**EXERCISE TASK**
Render every line of the items below as a numbered list, leaving out any blank lines.

--- Start of SOURCE RECORDS ---

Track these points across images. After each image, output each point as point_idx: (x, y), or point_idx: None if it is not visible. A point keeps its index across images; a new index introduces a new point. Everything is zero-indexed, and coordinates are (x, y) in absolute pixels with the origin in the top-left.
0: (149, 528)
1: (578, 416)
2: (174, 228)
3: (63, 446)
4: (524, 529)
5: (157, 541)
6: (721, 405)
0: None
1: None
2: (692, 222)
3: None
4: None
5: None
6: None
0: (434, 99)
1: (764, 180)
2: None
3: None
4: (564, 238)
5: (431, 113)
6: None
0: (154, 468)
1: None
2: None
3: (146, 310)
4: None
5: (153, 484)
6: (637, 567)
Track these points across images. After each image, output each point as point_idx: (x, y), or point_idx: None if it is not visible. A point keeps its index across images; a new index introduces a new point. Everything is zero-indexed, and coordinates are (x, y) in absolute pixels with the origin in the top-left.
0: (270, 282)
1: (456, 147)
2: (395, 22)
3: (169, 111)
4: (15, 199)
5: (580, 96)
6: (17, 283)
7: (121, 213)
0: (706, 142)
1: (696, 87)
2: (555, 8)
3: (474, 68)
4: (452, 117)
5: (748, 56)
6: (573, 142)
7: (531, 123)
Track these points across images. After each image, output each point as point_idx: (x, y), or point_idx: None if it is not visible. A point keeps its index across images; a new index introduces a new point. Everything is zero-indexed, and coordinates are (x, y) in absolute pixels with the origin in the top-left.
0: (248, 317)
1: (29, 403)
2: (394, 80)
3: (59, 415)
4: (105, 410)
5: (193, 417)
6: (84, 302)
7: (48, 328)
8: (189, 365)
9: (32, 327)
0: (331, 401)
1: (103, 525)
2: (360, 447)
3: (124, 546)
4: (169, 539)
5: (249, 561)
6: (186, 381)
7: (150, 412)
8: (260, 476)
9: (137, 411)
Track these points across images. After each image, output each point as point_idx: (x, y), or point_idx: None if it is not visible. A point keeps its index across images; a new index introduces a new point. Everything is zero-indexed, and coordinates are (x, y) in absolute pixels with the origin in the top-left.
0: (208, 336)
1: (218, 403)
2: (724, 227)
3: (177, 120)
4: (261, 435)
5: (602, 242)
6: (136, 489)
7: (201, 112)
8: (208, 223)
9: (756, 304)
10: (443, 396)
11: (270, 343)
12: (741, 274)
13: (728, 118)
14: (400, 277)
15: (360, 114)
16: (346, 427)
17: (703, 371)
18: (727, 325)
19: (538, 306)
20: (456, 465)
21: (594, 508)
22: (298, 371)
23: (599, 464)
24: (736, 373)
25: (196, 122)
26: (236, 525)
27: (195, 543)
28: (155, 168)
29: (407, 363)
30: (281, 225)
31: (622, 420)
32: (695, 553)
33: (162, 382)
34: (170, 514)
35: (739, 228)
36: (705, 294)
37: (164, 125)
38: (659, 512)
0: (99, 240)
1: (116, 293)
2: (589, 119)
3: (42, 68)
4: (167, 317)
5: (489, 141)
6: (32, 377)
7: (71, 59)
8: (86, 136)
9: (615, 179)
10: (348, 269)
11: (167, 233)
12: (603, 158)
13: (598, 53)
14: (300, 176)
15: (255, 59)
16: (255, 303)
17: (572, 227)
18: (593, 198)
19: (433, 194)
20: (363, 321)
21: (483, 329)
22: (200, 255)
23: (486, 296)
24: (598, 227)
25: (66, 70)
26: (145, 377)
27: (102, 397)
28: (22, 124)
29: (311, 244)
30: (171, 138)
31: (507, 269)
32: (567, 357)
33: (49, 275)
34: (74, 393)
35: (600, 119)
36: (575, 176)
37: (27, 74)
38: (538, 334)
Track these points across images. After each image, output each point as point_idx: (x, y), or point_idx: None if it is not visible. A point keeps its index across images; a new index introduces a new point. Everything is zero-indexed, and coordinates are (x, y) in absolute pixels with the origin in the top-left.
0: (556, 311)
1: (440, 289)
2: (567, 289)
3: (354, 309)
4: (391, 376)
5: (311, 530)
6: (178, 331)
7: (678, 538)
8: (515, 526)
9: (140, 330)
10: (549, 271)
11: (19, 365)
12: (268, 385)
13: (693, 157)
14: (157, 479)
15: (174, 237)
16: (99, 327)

--- End of SOURCE RECORDS ---

**WRITTEN REPLY**
1. Track these points across images. After each image, output each point as point_idx: (x, y), or point_idx: None if it is not visible. A point keeps its index across images; a new index introduces a new point. Everything is zero-indexed, and coordinates are (x, y) in absolute pixels with the origin in the top-left.
2. 0: (149, 528)
3. 1: (578, 416)
4. 2: (174, 228)
5. 3: (63, 446)
6. 4: (524, 529)
7. 5: (157, 541)
8. 6: (721, 405)
9. 0: None
10. 1: None
11. 2: (692, 222)
12. 3: None
13. 4: None
14. 5: None
15. 6: None
16. 0: (434, 99)
17. 1: (764, 180)
18. 2: None
19. 3: None
20. 4: (564, 238)
21. 5: (431, 113)
22. 6: None
23. 0: (154, 468)
24. 1: None
25. 2: None
26. 3: (146, 310)
27. 4: None
28. 5: (153, 484)
29. 6: (637, 567)
30. Track these points across images. After each image, output each point as point_idx: (x, y), or point_idx: None if it is not visible. A point keeps its index across images; a new index introduces a new point. Everything is zero-indexed, and coordinates are (x, y) in absolute pixels with the origin in the top-left.
31. 0: (270, 282)
32. 1: (456, 147)
33. 2: (395, 22)
34. 3: (169, 111)
35. 4: (15, 199)
36. 5: (580, 96)
37. 6: (17, 283)
38. 7: (121, 213)
39. 0: (706, 142)
40. 1: (696, 87)
41. 2: (555, 8)
42. 3: (474, 68)
43. 4: (452, 117)
44. 5: (748, 56)
45. 6: (573, 142)
46. 7: (531, 123)
47. Track these points across images. After each image, output each point as point_idx: (x, y), or point_idx: None if it is not visible. A point keeps its index across images; a new index introduces a new point. Everything is zero-indexed, and coordinates are (x, y) in absolute pixels with the origin in the top-left.
48. 0: (248, 317)
49. 1: (29, 403)
50. 2: (394, 80)
51. 3: (59, 415)
52. 4: (105, 410)
53. 5: (193, 417)
54. 6: (84, 302)
55. 7: (48, 328)
56. 8: (189, 365)
57. 9: (32, 327)
58. 0: (331, 401)
59. 1: (103, 525)
60. 2: (360, 447)
61. 3: (124, 546)
62. 4: (169, 539)
63. 5: (249, 561)
64. 6: (186, 381)
65. 7: (150, 412)
66. 8: (260, 476)
67. 9: (137, 411)
68. Track these points across images. After each image, output each point as point_idx: (x, y), or point_idx: None if it is not visible. A point keeps its index across images; a new index introduces a new point. Everything is zero-indexed, and coordinates are (x, y) in absolute pixels with the origin in the top-left.
69. 0: (208, 336)
70. 1: (218, 403)
71. 2: (724, 227)
72. 3: (177, 120)
73. 4: (261, 435)
74. 5: (602, 242)
75. 6: (136, 489)
76. 7: (201, 112)
77. 8: (208, 223)
78. 9: (756, 304)
79. 10: (443, 396)
80. 11: (270, 343)
81. 12: (741, 274)
82. 13: (728, 118)
83. 14: (400, 277)
84. 15: (360, 114)
85. 16: (346, 427)
86. 17: (703, 371)
87. 18: (727, 325)
88. 19: (538, 306)
89. 20: (456, 465)
90. 21: (594, 508)
91. 22: (298, 371)
92. 23: (599, 464)
93. 24: (736, 373)
94. 25: (196, 122)
95. 26: (236, 525)
96. 27: (195, 543)
97. 28: (155, 168)
98. 29: (407, 363)
99. 30: (281, 225)
100. 31: (622, 420)
101. 32: (695, 553)
102. 33: (162, 382)
103. 34: (170, 514)
104. 35: (739, 228)
105. 36: (705, 294)
106. 37: (164, 125)
107. 38: (659, 512)
108. 0: (99, 240)
109. 1: (116, 293)
110. 2: (589, 119)
111. 3: (42, 68)
112. 4: (167, 317)
113. 5: (489, 141)
114. 6: (32, 377)
115. 7: (71, 59)
116. 8: (86, 136)
117. 9: (615, 179)
118. 10: (348, 269)
119. 11: (167, 233)
120. 12: (603, 158)
121. 13: (598, 53)
122. 14: (300, 176)
123. 15: (255, 59)
124. 16: (255, 303)
125. 17: (572, 227)
126. 18: (593, 198)
127. 19: (433, 194)
128. 20: (363, 321)
129. 21: (483, 329)
130. 22: (200, 255)
131. 23: (486, 296)
132. 24: (598, 227)
133. 25: (66, 70)
134. 26: (145, 377)
135. 27: (102, 397)
136. 28: (22, 124)
137. 29: (311, 244)
138. 30: (171, 138)
139. 31: (507, 269)
140. 32: (567, 357)
141. 33: (49, 275)
142. 34: (74, 393)
143. 35: (600, 119)
144. 36: (575, 176)
145. 37: (27, 74)
146. 38: (538, 334)
147. Track these points across images. After each image, output each point as point_idx: (x, y), or point_idx: None if it is not visible. A point keeps its index across images; a new index introduces a new point. Everything is zero-indexed, and coordinates are (x, y) in absolute pixels with the origin in the top-left.
148. 0: (556, 311)
149. 1: (440, 289)
150. 2: (567, 289)
151. 3: (354, 309)
152. 4: (391, 376)
153. 5: (311, 530)
154. 6: (178, 331)
155. 7: (678, 538)
156. 8: (515, 526)
157. 9: (140, 330)
158. 10: (549, 271)
159. 11: (19, 365)
160. 12: (268, 385)
161. 13: (693, 157)
162. 14: (157, 479)
163. 15: (174, 237)
164. 16: (99, 327)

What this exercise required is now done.